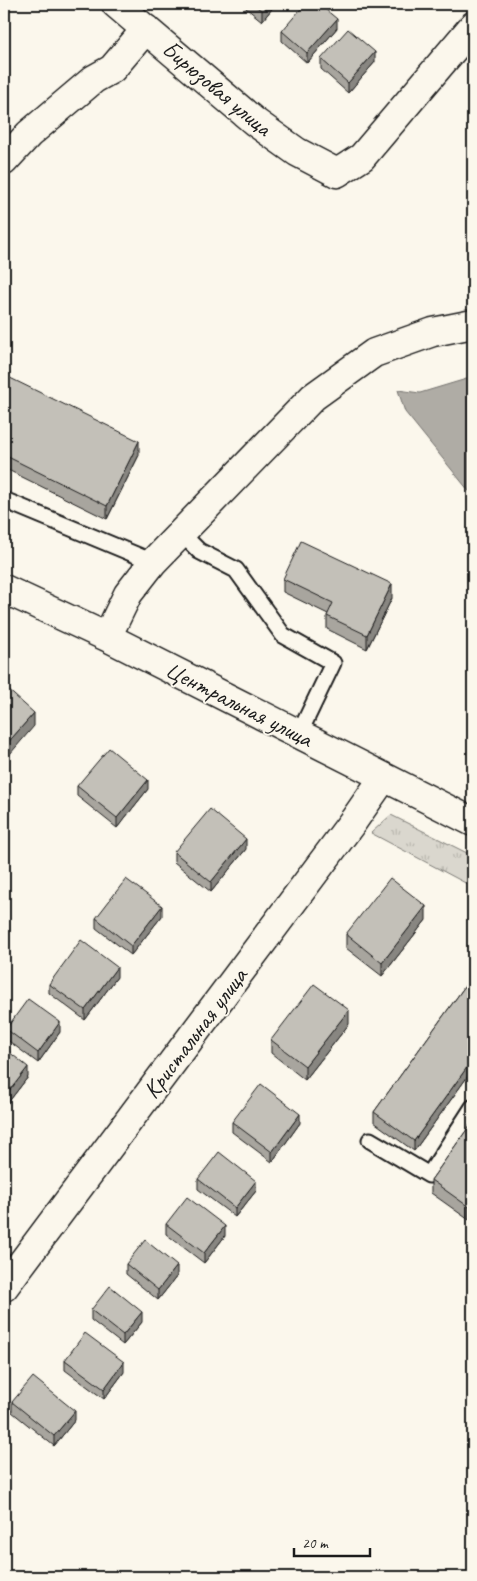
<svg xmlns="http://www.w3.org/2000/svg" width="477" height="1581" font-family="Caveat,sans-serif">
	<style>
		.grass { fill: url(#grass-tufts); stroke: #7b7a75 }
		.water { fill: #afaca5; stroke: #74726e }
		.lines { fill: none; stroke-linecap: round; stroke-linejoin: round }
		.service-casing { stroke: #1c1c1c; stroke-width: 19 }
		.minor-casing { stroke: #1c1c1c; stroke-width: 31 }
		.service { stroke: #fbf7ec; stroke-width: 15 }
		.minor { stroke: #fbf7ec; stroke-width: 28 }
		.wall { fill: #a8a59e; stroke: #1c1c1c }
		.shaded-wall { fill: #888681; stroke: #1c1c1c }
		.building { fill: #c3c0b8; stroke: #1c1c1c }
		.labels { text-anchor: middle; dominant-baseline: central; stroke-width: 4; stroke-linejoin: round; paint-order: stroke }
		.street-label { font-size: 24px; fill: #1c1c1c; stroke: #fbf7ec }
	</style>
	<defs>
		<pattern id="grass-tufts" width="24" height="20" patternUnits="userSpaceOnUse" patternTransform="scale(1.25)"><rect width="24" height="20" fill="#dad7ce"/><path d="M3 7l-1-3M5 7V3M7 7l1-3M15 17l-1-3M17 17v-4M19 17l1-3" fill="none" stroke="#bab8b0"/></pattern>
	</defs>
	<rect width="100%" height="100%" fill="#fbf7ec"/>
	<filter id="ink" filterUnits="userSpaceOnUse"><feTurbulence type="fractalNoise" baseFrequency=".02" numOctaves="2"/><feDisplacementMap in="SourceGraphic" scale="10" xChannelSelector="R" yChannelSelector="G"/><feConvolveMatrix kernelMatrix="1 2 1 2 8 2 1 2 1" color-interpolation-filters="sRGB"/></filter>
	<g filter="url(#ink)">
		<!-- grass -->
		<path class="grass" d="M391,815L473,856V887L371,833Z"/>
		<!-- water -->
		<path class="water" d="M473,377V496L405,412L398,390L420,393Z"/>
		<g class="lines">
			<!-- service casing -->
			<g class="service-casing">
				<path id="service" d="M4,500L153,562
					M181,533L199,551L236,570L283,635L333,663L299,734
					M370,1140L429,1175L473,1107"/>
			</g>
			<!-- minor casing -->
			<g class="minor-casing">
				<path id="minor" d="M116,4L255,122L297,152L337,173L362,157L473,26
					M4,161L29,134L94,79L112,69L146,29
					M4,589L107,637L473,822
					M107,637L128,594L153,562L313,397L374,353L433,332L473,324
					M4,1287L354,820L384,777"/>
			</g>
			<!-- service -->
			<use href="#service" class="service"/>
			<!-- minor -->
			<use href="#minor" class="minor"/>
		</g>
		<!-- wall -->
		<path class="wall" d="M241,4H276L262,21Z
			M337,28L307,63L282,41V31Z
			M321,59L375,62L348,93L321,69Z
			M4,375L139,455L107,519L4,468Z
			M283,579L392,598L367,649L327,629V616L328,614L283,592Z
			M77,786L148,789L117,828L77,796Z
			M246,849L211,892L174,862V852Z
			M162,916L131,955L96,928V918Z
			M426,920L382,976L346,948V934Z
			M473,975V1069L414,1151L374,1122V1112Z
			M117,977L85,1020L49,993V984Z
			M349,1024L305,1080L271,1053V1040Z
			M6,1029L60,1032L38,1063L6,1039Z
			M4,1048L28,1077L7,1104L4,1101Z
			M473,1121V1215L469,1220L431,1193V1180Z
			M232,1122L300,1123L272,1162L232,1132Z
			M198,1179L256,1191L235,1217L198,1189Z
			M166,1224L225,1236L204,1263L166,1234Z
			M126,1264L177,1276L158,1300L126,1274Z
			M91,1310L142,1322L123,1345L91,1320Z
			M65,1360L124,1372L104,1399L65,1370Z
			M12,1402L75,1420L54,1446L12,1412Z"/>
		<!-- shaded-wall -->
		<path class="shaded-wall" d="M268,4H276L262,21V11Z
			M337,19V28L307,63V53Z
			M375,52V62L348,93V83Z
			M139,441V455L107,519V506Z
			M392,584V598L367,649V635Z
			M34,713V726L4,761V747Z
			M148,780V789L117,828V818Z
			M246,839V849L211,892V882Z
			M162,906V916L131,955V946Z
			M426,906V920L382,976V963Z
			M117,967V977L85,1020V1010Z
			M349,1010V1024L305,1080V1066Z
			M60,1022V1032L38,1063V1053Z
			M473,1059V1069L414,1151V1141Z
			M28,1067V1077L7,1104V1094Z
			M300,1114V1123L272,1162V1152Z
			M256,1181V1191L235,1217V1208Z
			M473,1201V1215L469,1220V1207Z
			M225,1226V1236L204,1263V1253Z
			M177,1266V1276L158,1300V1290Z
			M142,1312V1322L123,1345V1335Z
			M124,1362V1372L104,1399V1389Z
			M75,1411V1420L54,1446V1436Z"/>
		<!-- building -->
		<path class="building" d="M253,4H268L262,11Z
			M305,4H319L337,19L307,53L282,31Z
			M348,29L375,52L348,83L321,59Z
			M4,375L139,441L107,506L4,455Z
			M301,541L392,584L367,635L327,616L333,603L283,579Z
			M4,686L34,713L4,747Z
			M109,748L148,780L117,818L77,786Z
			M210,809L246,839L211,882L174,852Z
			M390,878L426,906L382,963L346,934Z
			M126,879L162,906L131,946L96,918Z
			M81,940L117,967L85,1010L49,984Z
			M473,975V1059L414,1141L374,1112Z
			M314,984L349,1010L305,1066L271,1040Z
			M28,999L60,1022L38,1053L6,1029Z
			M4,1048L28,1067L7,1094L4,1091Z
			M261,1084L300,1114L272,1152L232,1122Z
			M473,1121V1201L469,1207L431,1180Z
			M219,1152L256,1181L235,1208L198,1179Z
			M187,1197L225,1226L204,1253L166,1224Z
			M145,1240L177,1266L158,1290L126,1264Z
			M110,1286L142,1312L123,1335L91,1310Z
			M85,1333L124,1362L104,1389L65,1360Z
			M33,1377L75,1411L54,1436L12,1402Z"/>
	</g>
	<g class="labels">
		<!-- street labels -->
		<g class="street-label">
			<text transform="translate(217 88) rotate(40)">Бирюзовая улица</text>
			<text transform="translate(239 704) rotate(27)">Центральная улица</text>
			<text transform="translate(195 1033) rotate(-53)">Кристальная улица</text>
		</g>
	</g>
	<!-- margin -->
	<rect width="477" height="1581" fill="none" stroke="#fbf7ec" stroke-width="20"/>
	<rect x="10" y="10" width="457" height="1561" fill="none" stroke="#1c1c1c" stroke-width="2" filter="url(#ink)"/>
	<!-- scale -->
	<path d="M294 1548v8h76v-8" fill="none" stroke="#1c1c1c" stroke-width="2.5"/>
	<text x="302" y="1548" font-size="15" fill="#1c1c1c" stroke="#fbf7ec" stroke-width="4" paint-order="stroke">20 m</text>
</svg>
----------------------------------------
### REQUIRED ACTION
Matching lines for the string "labels": work out how many the records contain and write only the number.

### OUTPUT OF THE EXERCISE
3